Page text:

You have a lot of options when booking your next hotel stay. Which hotel? Where to book it? It seems so simple to pull up a familiar travel agency site instead of heading directly to a hotel website—it’s easy to search a lot of properties that way, and you think you’re getting the best deals.
But are you? Do big online travel sites such as Expedia and Booking.com really provide you with the best hotel booking experience? We’ve actually found that travel sites such as these engage in a variety of practices that really don’t have you (or your wallet) in mind. Here’s what we mean…
Online travel agencies (OTAs) exist to sell you travel, and they are great at doing just that: selling. Picture this: after a long search, you’ve finally found your perfect hotel—the one your spouse and kids will love. But it says they only have two rooms left! Better book quickly, right?
Unfortunately, this isn’t true. OTAs use this language as a way to get you to buy quickly, but the hotel property may actually have a lot of rooms left though only a few are made available for the OTA to sell. By checking directly with the hotel, you can get the real picture. Travel sites also pressure you into booking by limiting the amount of time a room will be available to you through their website. Sneaky, right?!

Material provided:
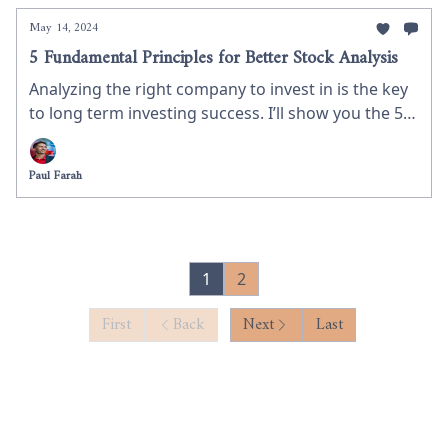
May 14, 2024
5 Fundamental Principles for Better Stock Analysis
Analyzing the right company to invest in is the key
to long term investing success. I’ll show you the 5
key stock selection criteria I use to maximize
investing success.
Paul Farah
1
2
First
Back
Next
Last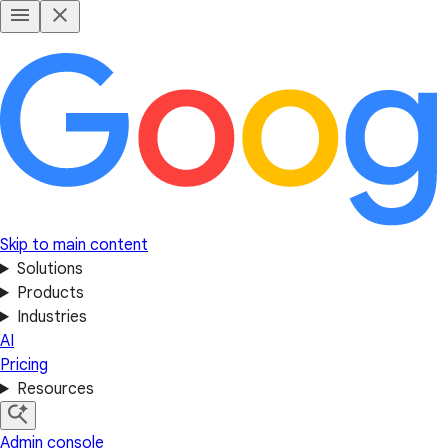
Skip to main content
Solutions
Products
Industries
AI
Pricing
Resources
Admin console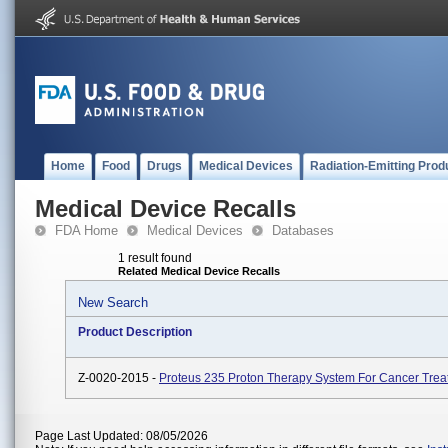
Home
Food
Drugs
Medical Devices
Radiation-Emitting Prod
Medical Device Recalls
FDA Home
Medical Devices
Databases
1 result found
Related Medical Device Recalls
New Search
Product Description
Z-0020-2015 -
Proteus 235 Proton Therapy System For Cancer Trea
Page Last Updated: 08/05/2026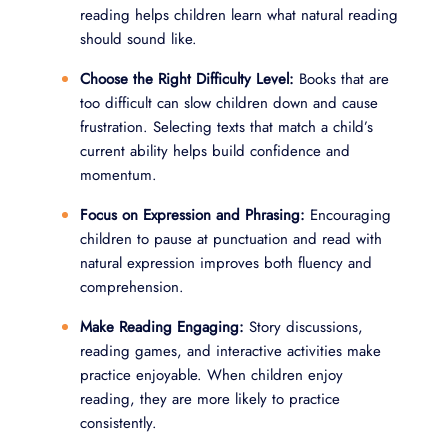
reading helps children learn what natural reading
should sound like.
Choose the Right Difficulty Level:
Books that are
too difficult can slow children down and cause
frustration. Selecting texts that match a child’s
current ability helps build confidence and
momentum.
Focus on Expression and Phrasing:
Encouraging
children to pause at punctuation and read with
natural expression improves both fluency and
comprehension.
Make Reading Engaging:
Story discussions,
reading games, and interactive activities make
practice enjoyable. When children enjoy
reading, they are more likely to practice
consistently.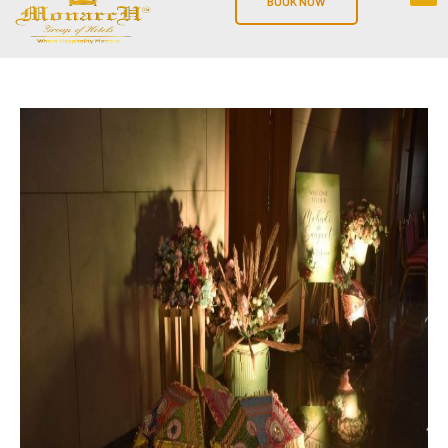
BOOK NOW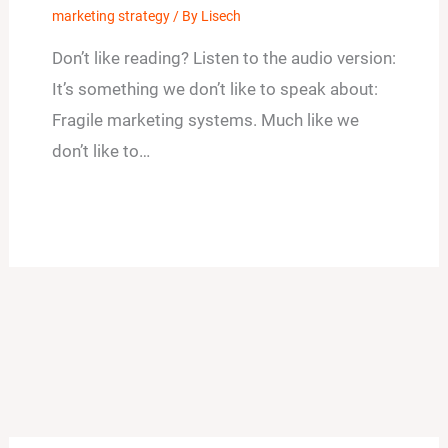
marketing strategy
/ By
Lisech
Don’t like reading? Listen to the audio version:
It’s something we don’t like to speak about:
Fragile marketing systems. Much like we
don’t like to…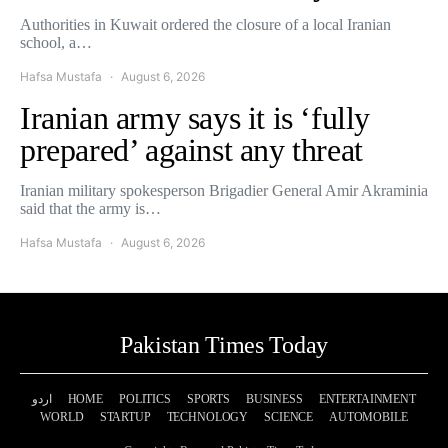
Authorities in Kuwait ordered the closure of a local Iranian
school, a…
Hafsa Mustafa
August 6, 2026
Iranian army says it is ‘fully
prepared’ against any threat
Iranian military spokesperson Brigadier General Amir Akraminia
said that the army is…
Hafsa Mustafa
August 6, 2026
Pakistan Times Today
اردو
HOME
POLITICS
SPORTS
BUSINESS
ENTERTAINMENT
WORLD
STARTUP
TECHNOLOGY
SCIENCE
AUTOMOBILE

Task 1:
Answer these questions from the hotel booking text.
(a) Which two big online travel sites does it name?
(b) What does the abbreviation OTAs stand for?
(c) Besides saying only a few rooms are left, how else do travel sites pressure you into booking?
Task 2:
Set down the hotel booking text word for word from "Unfortunately, this isn’t" to "website. Sneaky, right?!".
Task 3:
Resume the hotel booking text after its last sentence and continue it in the same voice.

Answer section 1:
(a) Expedia and Booking.com.
(b) Online travel agencies.
(c) They limit the amount of time a room will be available to you through their website.

Answer section 2:
Unfortunately, this isn’t true. OTAs use this language as a way to get you to buy quickly, but the hotel property may actually have a lot of rooms left though only a few are made available for the OTA to sell. By checking directly with the hotel, you can get the real picture. Travel sites also pressure you into booking by limiting the amount of time a room will be available to you through their website. Sneaky, right?!

Answer section 3:
Even if you can ignore the aggressive sales tactics, think again before relying on an OTA to help you find the best hotel for your trip. Those sneaky sales tactics will strike again! They’re not out to sell you the room that works best for you; they’re out to sell you what makes them the most money. Hotels that make the OTA less money (or who may offer cheaper rates if you book with the hotel directly) may not appear in your searches or may appear but be buried deep in your search results.
One of the ways that OTAs have been known to do this was through a practice called “dimming.” In 2016, Expedia was caught deliberately removing photos of some hotels from their listings to make them look less attractive and therefore discourage booking for that property. The speculation was that these hotels made Expedia less money because they had lower commission rates.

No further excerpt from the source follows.